On the radio, one song continues to linger, despite its fall from the charts months ago. It’s called "I Hate Israel."
Interestingly, one of this summer’s most salient instances of anti-Israel sentiment was hidden in a movie called "Itfarag Ya Salaam," loosely translated as "Watch Out." At the film’s apex, the main character, Magid, learns that he has inherited $50 million from a wealthy American woman. A simple, poor villager, Magid’s prospects look fortuitous, until he learns that his fortune is attached to the job of managing the rest of the estate for Israel and its army. Magid is crestfallen. After much soul-searching, he "heroically" decides to turn down the inheritance and returns to the simple life of his village, staying true to his principles – a decision lauded by his peers.
The question posed: At what price should Egypt accept America’s aid, if America also aids Israel and her army? The conclusion: Egypt is better off poor and proud, rejecting Israel and the American money that comes along with it.
The aim here is not to blame the failure of Middle East peace on the Egyptian government. Nor is the goal to scold the Egyptian people. The idea is to simply shed some light on reality. Egyptians who recognize Israel’s right to exist are few and very, very far between.

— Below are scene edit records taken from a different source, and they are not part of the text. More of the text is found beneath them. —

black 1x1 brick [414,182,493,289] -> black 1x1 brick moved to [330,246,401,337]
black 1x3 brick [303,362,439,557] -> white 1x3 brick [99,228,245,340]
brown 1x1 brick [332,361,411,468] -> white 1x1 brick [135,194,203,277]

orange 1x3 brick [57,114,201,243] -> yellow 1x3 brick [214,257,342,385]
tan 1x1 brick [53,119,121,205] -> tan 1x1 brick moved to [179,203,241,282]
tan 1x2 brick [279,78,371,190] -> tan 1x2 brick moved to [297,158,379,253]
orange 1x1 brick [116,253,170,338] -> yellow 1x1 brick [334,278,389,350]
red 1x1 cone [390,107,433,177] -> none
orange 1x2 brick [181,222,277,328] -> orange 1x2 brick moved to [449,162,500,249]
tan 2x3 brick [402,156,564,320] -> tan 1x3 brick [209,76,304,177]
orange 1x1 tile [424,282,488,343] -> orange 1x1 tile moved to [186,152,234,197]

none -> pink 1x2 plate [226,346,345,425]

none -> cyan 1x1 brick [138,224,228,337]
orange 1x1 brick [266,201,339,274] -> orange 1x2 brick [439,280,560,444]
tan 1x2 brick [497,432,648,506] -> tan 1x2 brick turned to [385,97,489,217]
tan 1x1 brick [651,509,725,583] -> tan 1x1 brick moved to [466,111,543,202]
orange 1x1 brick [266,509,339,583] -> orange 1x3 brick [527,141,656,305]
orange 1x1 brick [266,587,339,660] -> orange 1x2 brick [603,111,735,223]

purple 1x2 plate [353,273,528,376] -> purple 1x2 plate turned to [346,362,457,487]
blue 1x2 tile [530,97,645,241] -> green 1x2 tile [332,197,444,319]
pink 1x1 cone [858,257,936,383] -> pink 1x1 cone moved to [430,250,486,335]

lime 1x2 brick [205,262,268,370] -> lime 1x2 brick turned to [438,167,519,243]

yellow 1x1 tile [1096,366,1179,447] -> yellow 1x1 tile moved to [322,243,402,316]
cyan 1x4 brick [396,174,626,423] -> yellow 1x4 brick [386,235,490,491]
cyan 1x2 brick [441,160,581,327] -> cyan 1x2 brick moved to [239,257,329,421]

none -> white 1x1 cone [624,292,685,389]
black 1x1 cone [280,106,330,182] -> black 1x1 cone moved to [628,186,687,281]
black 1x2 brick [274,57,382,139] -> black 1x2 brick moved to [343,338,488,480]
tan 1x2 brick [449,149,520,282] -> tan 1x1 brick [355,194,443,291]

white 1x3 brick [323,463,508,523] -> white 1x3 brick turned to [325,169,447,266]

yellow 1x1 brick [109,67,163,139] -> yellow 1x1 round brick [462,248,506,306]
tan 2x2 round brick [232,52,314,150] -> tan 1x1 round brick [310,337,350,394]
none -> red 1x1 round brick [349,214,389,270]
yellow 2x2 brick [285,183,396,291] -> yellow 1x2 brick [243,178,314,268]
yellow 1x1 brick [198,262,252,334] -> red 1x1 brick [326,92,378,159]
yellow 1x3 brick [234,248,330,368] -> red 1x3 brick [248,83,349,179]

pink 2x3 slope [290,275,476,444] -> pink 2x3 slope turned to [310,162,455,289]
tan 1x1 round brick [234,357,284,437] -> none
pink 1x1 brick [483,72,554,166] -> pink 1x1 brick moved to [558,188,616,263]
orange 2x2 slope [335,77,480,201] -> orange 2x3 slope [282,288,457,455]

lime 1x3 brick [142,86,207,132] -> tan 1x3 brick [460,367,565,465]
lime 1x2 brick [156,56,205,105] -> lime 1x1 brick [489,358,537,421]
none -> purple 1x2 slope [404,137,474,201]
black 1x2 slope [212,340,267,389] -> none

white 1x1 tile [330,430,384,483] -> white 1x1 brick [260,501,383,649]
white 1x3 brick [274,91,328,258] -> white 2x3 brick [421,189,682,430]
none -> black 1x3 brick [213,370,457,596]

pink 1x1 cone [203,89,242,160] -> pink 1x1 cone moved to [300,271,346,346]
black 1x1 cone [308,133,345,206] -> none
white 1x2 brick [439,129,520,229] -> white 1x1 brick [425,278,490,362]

Israel needs peace with Egypt as a component for its security. Egypt needs peace with Israel to maintain good relations with America – in order to build a stronger military and economy. But we must recognize the limitations of the so-called "Cold Peace." Indeed, "Watch Out" is good advice. If Egyptian President Husni Mubarak ever decided to terminate diplomatic relations with Israel – or worse, enter into armed conflict – the Egyptian street would support him all the way.